No encontro deste domingo que marcou a abertura do último dia da Flip 2021, a poética das plantas foi o grande destaque.A mesa "Metamorfoses" contou com participação do filósofo Emanuele Coccia e da cantora Adriana Calcanhotto, que conversaram sobre família, morte e a vida sob um ponto de vista botânico.

O interesse de Calcanhotto pelas plantas pode ser visto em trabalhos como "A Mulher do Pau-Brasil", que foi idealizado como "concerto-tese", resultado da residência artística feita na Universidade de Coimbra, da qual a artista é professora e embaixadora desde 2015.

A relação com a mulher, Suzana de Moraes, vítima de um câncer em 2015, também ajudou a cantora a ter um olhar atento às plantas. "Suzana era jardineira, mais do que cineasta", definiu. "Nesses 25 anos que vivi com ela, as plantas sempre estiveram muito presentes. Quando estava viva, sempre que queria encontrá-la era só seguir a mangueira, que ela estaria em uma das pontas."

O filósofo italiano Emanuele Coccia
O filósofo italiano Emanuele Coccia - reprodução/selvagem ciclo

Na visão de Coccia, que dedicou um de seus livros ao irmão gêmeo já morto, "morrer significa apenas mudar a forma da presença". Para ele, toda a vida terrestre descende de uma única fonte de vida, a do próprio planeta. "A única forma de fundar uma ética ecológica é reconhecer isso, que, apesar de diferentes, assim como irmãos gêmeos, temos todos a mesma origem."

Coccia é um dos pensadores mais conhecidos do que se convencionou chamar de "virada vegetal", na qual a sensibilidade e a inteligência das plantas passam a ter um destaque inédito na cultura do Ocidente.

Em livros como "Metamorfoses", da editora Dantes, e "A Vida das Plantas", da Cultura e Barbárie, o italiano reflete sobre a importância da centralidade desses seres não humanos.

Normatizando a ideia de que plantas e animais são indivíduos dignos de respeito, o filósofo propõe novos questionamentos. "A pergunta é o que queremos fazer com esses novos amigos que foram excluídos durante séculos?", aponta. "É uma pergunta mais estética do que moral, tem relação com a quantidade de prazer que queremos trocar com os indivíduos não humanos, e os grandes especialistas no prazer sensível são os artistas."

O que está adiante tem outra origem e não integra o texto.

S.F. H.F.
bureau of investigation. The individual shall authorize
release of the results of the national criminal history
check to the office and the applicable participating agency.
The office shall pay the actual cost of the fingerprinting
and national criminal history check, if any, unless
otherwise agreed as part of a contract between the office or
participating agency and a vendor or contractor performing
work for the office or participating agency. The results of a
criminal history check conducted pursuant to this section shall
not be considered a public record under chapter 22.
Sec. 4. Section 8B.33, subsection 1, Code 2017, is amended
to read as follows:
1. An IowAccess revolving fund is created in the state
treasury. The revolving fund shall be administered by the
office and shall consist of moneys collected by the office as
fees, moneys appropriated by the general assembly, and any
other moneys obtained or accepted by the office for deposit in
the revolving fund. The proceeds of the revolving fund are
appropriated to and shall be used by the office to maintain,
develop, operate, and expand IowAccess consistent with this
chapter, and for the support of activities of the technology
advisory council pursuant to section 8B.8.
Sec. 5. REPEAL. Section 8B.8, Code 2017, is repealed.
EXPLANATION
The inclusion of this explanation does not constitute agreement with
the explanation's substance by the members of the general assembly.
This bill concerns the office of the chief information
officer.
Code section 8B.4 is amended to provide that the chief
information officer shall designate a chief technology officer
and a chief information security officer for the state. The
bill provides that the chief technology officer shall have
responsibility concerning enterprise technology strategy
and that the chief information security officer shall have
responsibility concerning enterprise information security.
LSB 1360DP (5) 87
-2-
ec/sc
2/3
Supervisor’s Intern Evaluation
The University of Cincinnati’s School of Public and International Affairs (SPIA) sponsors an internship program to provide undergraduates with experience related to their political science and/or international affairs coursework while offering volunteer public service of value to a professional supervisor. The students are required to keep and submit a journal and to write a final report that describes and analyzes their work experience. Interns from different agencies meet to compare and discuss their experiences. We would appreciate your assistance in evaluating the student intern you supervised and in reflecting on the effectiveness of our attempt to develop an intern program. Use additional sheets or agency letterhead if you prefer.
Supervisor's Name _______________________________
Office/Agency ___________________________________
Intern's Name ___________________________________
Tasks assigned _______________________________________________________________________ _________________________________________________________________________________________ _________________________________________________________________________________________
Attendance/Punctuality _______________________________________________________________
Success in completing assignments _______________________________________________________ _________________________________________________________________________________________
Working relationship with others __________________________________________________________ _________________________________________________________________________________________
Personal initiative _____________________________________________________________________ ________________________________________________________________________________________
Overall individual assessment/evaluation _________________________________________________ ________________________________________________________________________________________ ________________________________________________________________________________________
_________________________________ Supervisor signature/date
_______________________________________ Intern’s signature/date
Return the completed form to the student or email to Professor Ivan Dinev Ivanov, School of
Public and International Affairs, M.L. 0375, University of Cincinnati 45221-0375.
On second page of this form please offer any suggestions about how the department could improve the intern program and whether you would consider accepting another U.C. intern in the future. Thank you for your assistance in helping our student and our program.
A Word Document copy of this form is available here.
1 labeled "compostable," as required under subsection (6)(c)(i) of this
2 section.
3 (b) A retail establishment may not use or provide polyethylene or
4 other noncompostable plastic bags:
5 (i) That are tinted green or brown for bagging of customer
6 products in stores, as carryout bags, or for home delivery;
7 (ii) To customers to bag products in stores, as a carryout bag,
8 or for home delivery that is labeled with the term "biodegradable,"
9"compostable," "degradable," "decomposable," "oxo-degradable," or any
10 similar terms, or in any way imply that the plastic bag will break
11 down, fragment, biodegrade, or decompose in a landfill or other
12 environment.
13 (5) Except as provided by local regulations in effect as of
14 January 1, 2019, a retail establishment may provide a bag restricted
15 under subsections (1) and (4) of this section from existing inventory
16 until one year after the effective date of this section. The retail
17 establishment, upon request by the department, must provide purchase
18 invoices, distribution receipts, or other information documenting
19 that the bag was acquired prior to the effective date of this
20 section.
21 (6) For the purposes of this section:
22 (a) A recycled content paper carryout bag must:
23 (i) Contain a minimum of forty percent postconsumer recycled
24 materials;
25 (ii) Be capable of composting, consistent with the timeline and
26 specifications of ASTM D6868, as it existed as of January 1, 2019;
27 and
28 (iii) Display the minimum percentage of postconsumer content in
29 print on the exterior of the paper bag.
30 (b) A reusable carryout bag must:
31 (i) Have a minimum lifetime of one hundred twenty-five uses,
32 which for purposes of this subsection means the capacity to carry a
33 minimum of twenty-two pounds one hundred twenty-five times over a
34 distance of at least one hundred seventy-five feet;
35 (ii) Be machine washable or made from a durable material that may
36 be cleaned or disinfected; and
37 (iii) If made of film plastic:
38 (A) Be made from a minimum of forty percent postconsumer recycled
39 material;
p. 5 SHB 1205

Nesse sentido, antes de encerrar a mesa com uma música, Calcanhotto comentou o projeto no qual criou um estúdio, no meio da mata, em Paraty, no litoral fluminense, para registrar suas novas composições. "A música é permeável ao meio", afirma. "A diferença entre gravar um disco em Copacabana e aqui é impressionante. Nossas sensações, o jeito que a gente fica, tudo isso vai para a música. E Paraty é um lugar com muita cultura oral para ser registrada."

A concepção de mundo que se abre, ao compreendermos a ideia de que nem toda inteligência necessita de um cérebro nos moldes humanos, tem, para Coccia, uma consequência avassaladora.

"Isso nos leva para uma relação completamente nova com os demais seres vivos, passamos a ter com eles a mesma relação que um antropólogo tem com culturas diferentes", diz ele, concluindo que "isso significa que estamos inseridos em um imenso universo de culturas com as quais temos muito a aprender, e a arte tem um papel fundamental nisso".